ロシア土産のマトリョーシカ、ずんぐりした形の人形で、ひねると上下に分かれて、中から一回り小さい人形が出てくる。それを開けると、さらに小さい人形が出てくる。また、それを開けるともう一つの人形が、次々と出てくることがユーモラスである。

だれもがロシアの古くからの工芸品ではと思っていると思うが、実は、19世紀末ころ、「子どもの教育」という玩具・雑貨店の付属工房で製作されたのが始まりのようである。手作りの素朴な民芸玩具ではなく、最初から都会の店で販売することを目的とした。

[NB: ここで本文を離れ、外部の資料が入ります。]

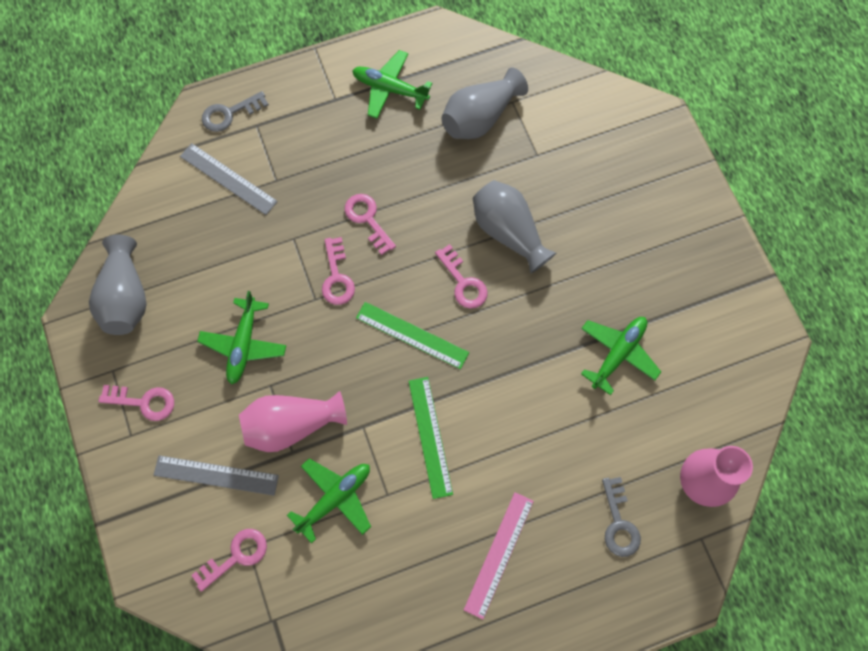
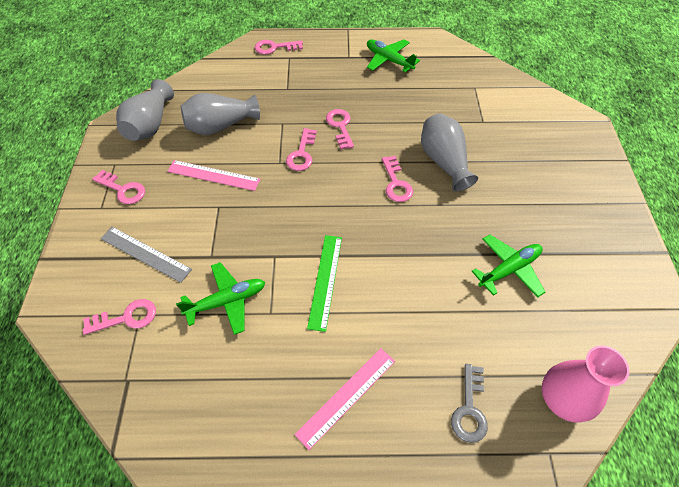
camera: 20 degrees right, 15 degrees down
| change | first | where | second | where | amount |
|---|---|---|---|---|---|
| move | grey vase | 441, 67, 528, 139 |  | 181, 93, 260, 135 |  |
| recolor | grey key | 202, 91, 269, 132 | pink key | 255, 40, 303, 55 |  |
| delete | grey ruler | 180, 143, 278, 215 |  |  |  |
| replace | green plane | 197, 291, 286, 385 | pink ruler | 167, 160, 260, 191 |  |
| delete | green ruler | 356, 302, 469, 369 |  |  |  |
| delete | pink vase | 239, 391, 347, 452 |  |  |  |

では、日本ルーツ説はどこから来ているのであろうか。著者は、2007年のNHKテレビ「ロシア語会話」の番組で、モスクワ州セルギェフ・ポサードのおもちゃ博物館の館員が、マトリョーシカの生れたいきさつを説明しているのを見たことから興味を持ったそうである。

その館員は、二説あるとし、一つは、日本の人形から生れたというもの、二つ目は、昔からの木工ろくろの技術で、復活祭の卵の入れ子などを作っており、これが起源となったというものだと説明した。

日本起源説は、日本の入れ子七福神だというもので、日本の本州からもたらされたものだという説がソ連で言い始められたが、その起源が外国にあったとすることへの反発もある。

箱根で、幕末か明治初年に一人挽きろくろが登場したことで、挽き物の生産効率が上がり、入れ子細工のような小さく薄い挽物の大量生産が可能となり、入れ子七福神などの挽き物玩具を作り、輸出をし始めた。

著者が、ロシアに行くたびに、マトリョーシカについて聴き取りしたほか、日本国内でも調査をしてまとめたものが本書である。マトリョーシカなど、玩具について興味がある人ばかりでなく、木地師など木工技術に興味がある人は読む価値があると思う。ロシア民俗学を専門とする著者であり、内容が信頼できる。